LONDON - - Britain's economy is teetering on the brink of recession despite a solid performance in the third quarter, increasing pressure on the government to boost growth as renewed turmoil in the euro zone threatens to hit the country hard.
The Bank of England has already started pumping fresh money into the economy to prevent a sharp contraction, but the government is struggling to find ways to support the recovery -- already the slowest since the 1930s Great Depression -- without compromising its goal to erase a record budget deficit.
Gross domestic product grew by 0.5 percent on the quarter as business services and finance posted the strongest quarterly increase in four years, the Office for National Statistics said on Tuesday, a notch more than analysts had forecast.
However, the Purchasing Managers' Index (PMI) survey released earlier showed manufacturing activity in October fell at its sharpest monthly rate since June 2009 when Britain was still in recession.
Chancellor George Osborne acknowledged that the country faced a rough ride, though he reiterated his commitment to erase a record budget deficit of nearly 10 percent of GDP.
It is a journey made more difficult by the kinds of things you see for example today in the markets because of the situation in the euro zone.
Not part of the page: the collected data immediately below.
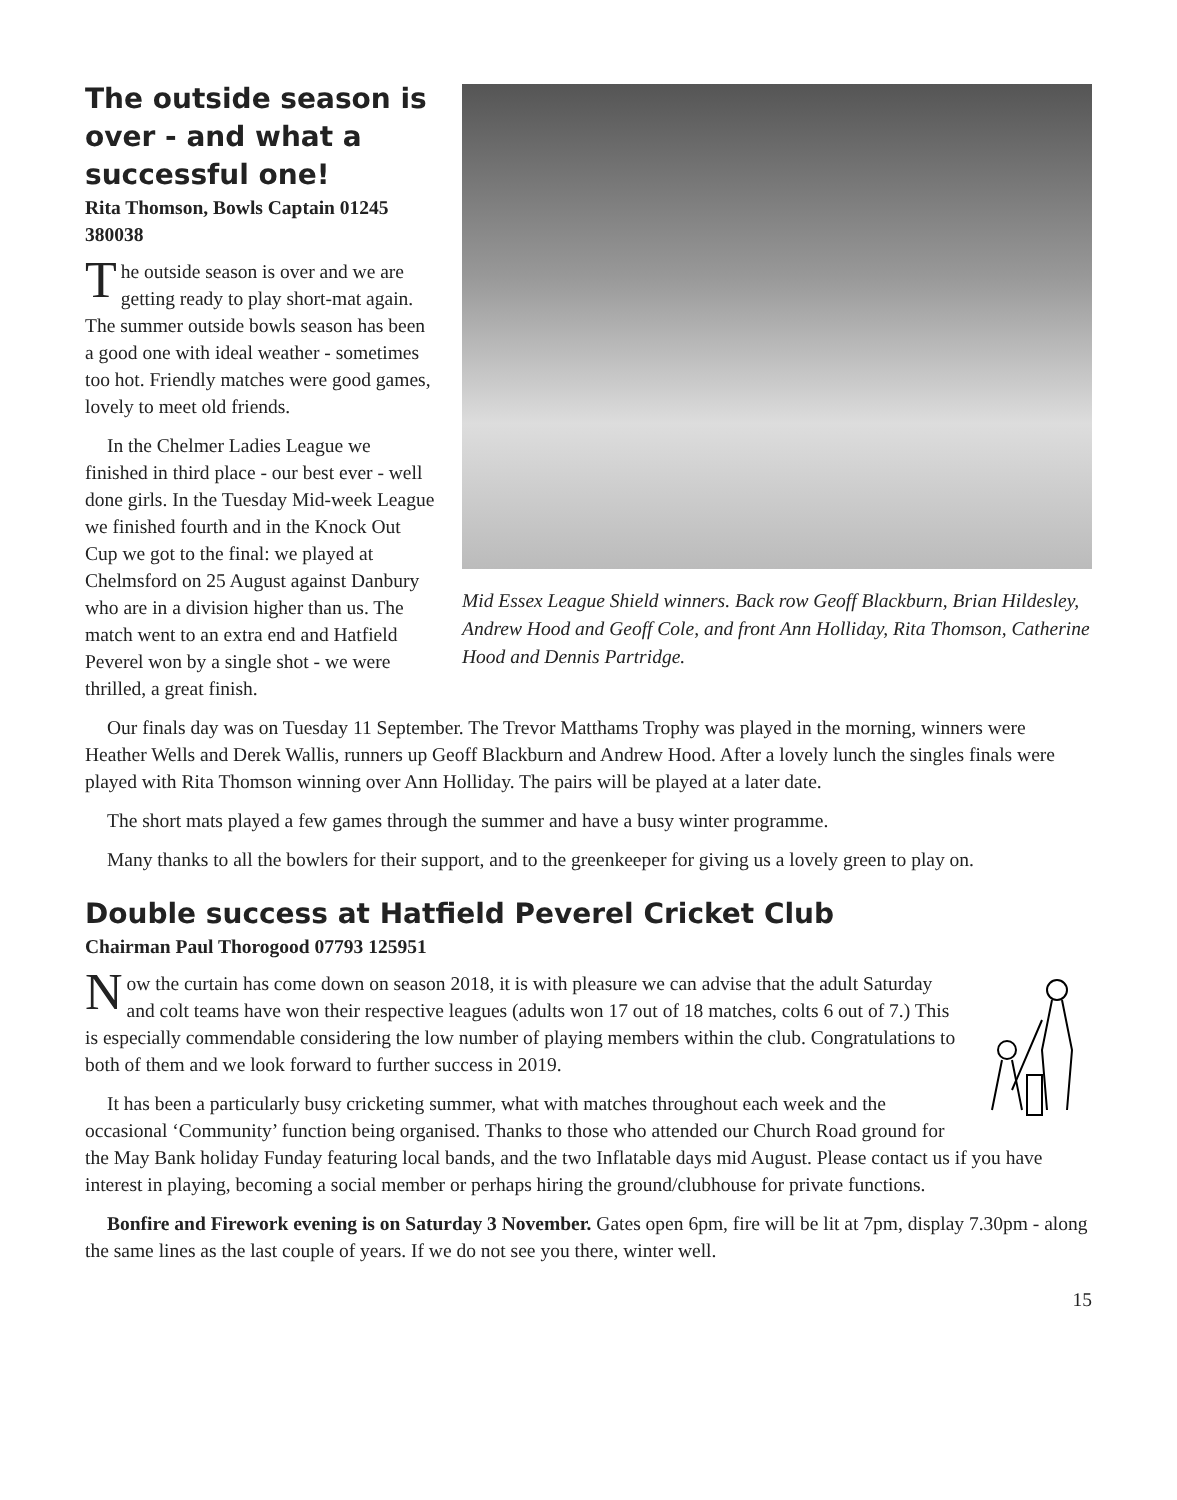Mid Essex League Shield winners. Back row Geoff Blackburn, Brian Hildesley, Andrew Hood and Geoff Cole, and front Ann Holliday, Rita Thomson, Catherine Hood and Dennis Partridge.
The outside season is over - and what a successful one!
Rita Thomson, Bowls Captain 01245 380038
The outside season is over and we are getting ready to play short-mat again. The summer outside bowls season has been a good one with ideal weather - sometimes too hot. Friendly matches were good games, lovely to meet old friends.
In the Chelmer Ladies League we finished in third place - our best ever - well done girls. In the Tuesday Mid-week League we finished fourth and in the Knock Out Cup we got to the final: we played at Chelmsford on 25 August against Danbury who are in a division higher than us. The match went to an extra end and Hatfield Peverel won by a single shot - we were thrilled, a great finish.
Our finals day was on Tuesday 11 September. The Trevor Matthams Trophy was played in the morning, winners were Heather Wells and Derek Wallis, runners up Geoff Blackburn and Andrew Hood. After a lovely lunch the singles finals were played with Rita Thomson winning over Ann Holliday. The pairs will be played at a later date.
The short mats played a few games through the summer and have a busy winter programme.
Many thanks to all the bowlers for their support, and to the greenkeeper for giving us a lovely green to play on.
Double success at Hatfield Peverel Cricket Club
Chairman Paul Thorogood 07793 125951
Now the curtain has come down on season 2018, it is with pleasure we can advise that the adult Saturday and colt teams have won their respective leagues (adults won 17 out of 18 matches, colts 6 out of 7.) This is especially commendable considering the low number of playing members within the club. Congratulations to both of them and we look forward to further success in 2019.
It has been a particularly busy cricketing summer, what with matches throughout each week and the occasional ‘Community’ function being organised. Thanks to those who attended our Church Road ground for the May Bank holiday Funday featuring local bands, and the two Inflatable days mid August. Please contact us if you have interest in playing, becoming a social member or perhaps hiring the ground/clubhouse for private functions.
Bonfire and Firework evening is on Saturday 3 November. Gates open 6pm, fire will be lit at 7pm, display 7.30pm - along the same lines as the last couple of years. If we do not see you there, winter well.
15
But we are determined to finish this journey, he said.
Calls for action have been increasing over the past couple of months as unemployment has hit a 17-year high and many Britons are worried about their jobs and finances as soaring prices and slow wage increases squeeze their living standards.
These are really worrying times for families and pensioners struggling to pay the bills, young people out of work in record numbers and businesses on the edge, said Ed Balls, Osborne's counterpart in the opposition Labour party, as he urged the government to loosen its austerity plans.
Economists said most of the third quarter growth was a mere rebound from weak growth of 0.1 percent in the second quarter when an extra holiday for the royal wedding and supply-chain disruptions caused by the tsunami in Japan shaved off as much as 0.5 percentage points from quarterly growth.
The third quarter is already history, said Chris Williamson of PMI survey-compiler Markit, which showed a slump in the manufacturing PMI index to 47.4 in October from 50.8.
The survey also showed that manufacturers shed jobs as orders slumped, highlighting that industry -- long a bright spot of Britain's sluggish recovery -- shifted into reverse gear before the latest escalation of the euro crisis.
Against a background of high inflation, the ongoing fiscal squeeze and the euro-zone crisis, we continue to expect the economy to stagnate over 2012 as a whole, with a growing risk of a deep recession if the euro-zone situation escalates dramatically, said Capital Economics analyst Jonathan Loynes.
The growth outlook for Europe -- Britain's biggest trading partner -- has already weakened sharply over the last month, and the announcement by Greece to hold a referendum over last week's euro zone rescue deal has introduced fresh uncertainty.
The ONS said Britain's annual growth rate eased to 0.5 percent in the three months through September, from 0.6 percent in the second quarter.
Business services and financial sectors were the biggest contributor to overall growth in the third quarter, growing by 0.8 percent.
Overall services output grew by 0.7 percent. Industry output rose by 0.5 percent, with manufacturing posting only 0.2 percent growth. Construction output was down 0.6 percent on the quarter.
The Bank launched a fresh round of quantitative easing in early October, pumping another 75 billion pounds of cash into the economy, as policymakers warned that the euro crisis threatens to push Britain into recession.
Business secretary Vince Cable told Reuters in an interview on Monday that the country can still avoid recession.
But a string of surveys have painted a bleak picture, with the PMI's fall hinting that the manufacturing sector made an extremely weak start to the fourth quarter.
Consumer confidence has slumped to levels that previously heralded the start of a recession and the CBI industry lobby's survey showed that manufacturers suffered the biggest drop in orders in a year and expected to cut production.
The ONS said it had no evidence that the riots in major British cities in August had a significant impact on GDP. The office did not provide an estimate of how much Q3 GDP had been boosted by a rebound from the special factors that hit growth in the second quarter.